Page MenuHomePhabricator

eqiad: 1 VM request for WMDE Airflow
Closed, ResolvedPublic

Description

Site/Location:eqiad
Number of systems: 1
Service: Airflow - WMDE
Networking Requirements: internal IP - analytics vlan
Processor Requirements: 4 vCPUs
Memory: 8 GB of RAM
Disks: 100 GB
Other Requirements: none

Event Timeline

Verifying the cluster availability and resources via

stevemunene@cumin1001:~$ sudo cookbook -d sre.ganeti.resource-report eqiad
DRY-RUN: Executing cookbook sre.ganeti.resource-report with args: ['eqiad']
DRY-RUN: START - Cookbook sre.ganeti.resource-report
+-------+-------+-----------+----------+-----------+---------+-----------+
| Group | Nodes | Instances |  MFree   | MFree avg |  DFree  | DFree avg |
+-------+-------+-----------+----------+-----------+---------+-----------+
|   A   |   7   |     37    | 260.4GiB |  37.2GiB  | 13.4TiB |   1.9TiB  |
|   B   |   6   |     33    | 207.5GiB |  34.6GiB  |  9.8TiB |   1.6TiB  |
|   C   |   7   |     36    | 265.3GiB |  37.9GiB  | 13.1TiB |   1.9TiB  |
|   D   |   6   |     34    | 230.0GiB |  38.3GiB  | 10.4TiB |   1.7TiB  |
+-------+-------+-----------+----------+-----------+---------+-----------+
DRY-RUN: END (PASS) - Cookbook sre.ganeti.resource-report (exit_code=0)

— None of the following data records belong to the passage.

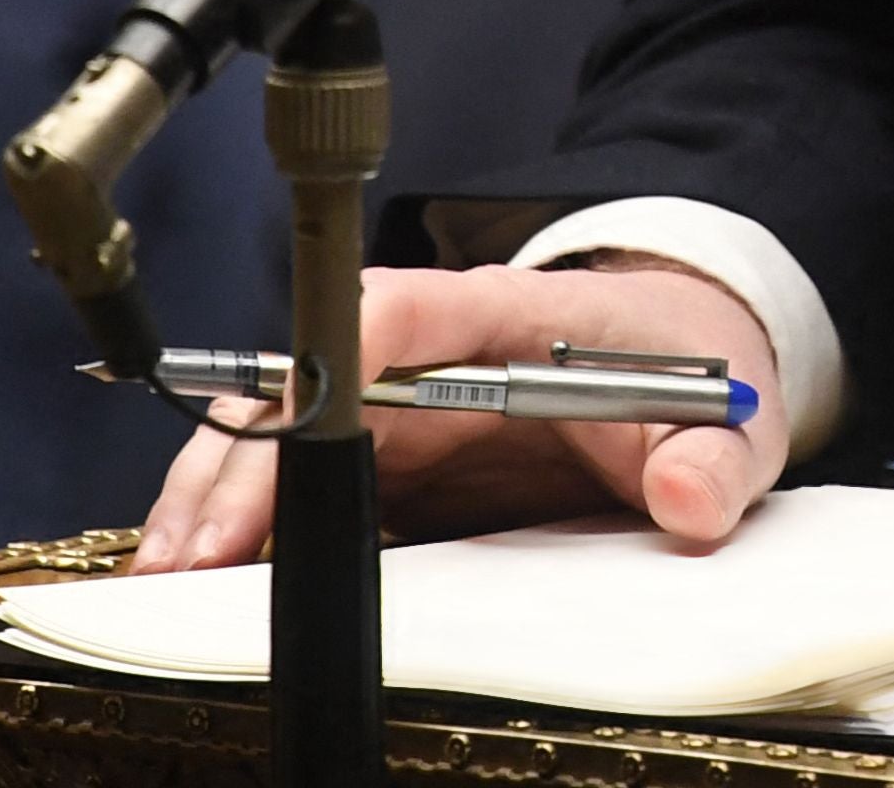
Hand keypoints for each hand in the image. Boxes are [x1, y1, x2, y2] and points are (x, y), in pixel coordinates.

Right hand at [130, 260, 786, 570]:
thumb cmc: (686, 365)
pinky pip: (302, 486)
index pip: (407, 310)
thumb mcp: (726, 413)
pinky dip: (243, 528)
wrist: (682, 348)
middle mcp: (431, 352)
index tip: (296, 412)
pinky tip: (202, 584)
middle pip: (308, 383)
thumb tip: (690, 499)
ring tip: (166, 575)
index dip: (338, 351)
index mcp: (505, 314)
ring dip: (217, 496)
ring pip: (279, 431)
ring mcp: (399, 407)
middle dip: (243, 460)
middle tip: (195, 551)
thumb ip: (715, 458)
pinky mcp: (389, 460)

Using group B based on the results.

created the vm with
sudo cookbook sre.ganeti.makevm --vcpus 4 --memory 8 --disk 100 --network analytics --os buster --cluster eqiad --group B an-airflow1007
makevm and reimage succeeded with

Reimage completed:
- an-airflow1007 (**PASS**)
  - Removed from Puppet and PuppetDB if present
  - Deleted any existing Puppet certificate
  - Removed from Debmonitor if present
  - Forced PXE for next reboot
  - Host rebooted via gnt-instance
  - Host up (Debian installer)
  - Set boot media to disk
  - Host up (new fresh buster OS)
  - Generated Puppet certificate
  - Signed new Puppet certificate
  - Run Puppet in NOOP mode to populate exported resources in PuppetDB
  - Found Nagios_host resource for this host in PuppetDB
  - Downtimed the new host on Icinga/Alertmanager
  - First Puppet run completed and logged in /var/log/spicerack/sre/hosts/reimage/202308141054_stevemunene_2724910_an-airflow1007.out
  - configmaster.wikimedia.org updated with the host new SSH public key for wmf-update-known-hosts-production
  - Rebooted
  - Automatic Puppet run was successful
  - Forced a re-check of all Icinga services for the host
  - Icinga status is optimal
  - Icinga downtime removed
  - Updated Netbox data from PuppetDB


END (PASS) - Cookbook sre.hosts.reimage (exit_code=0) for host an-airflow1007.eqiad.wmnet with OS buster
END (PASS) - Cookbook sre.ganeti.makevm (exit_code=0) for new host an-airflow1007.eqiad.wmnet

VM is online and reachable resolving this.

Stevemunene moved this task from In Progress to Done on the Data-Platform-SRE board.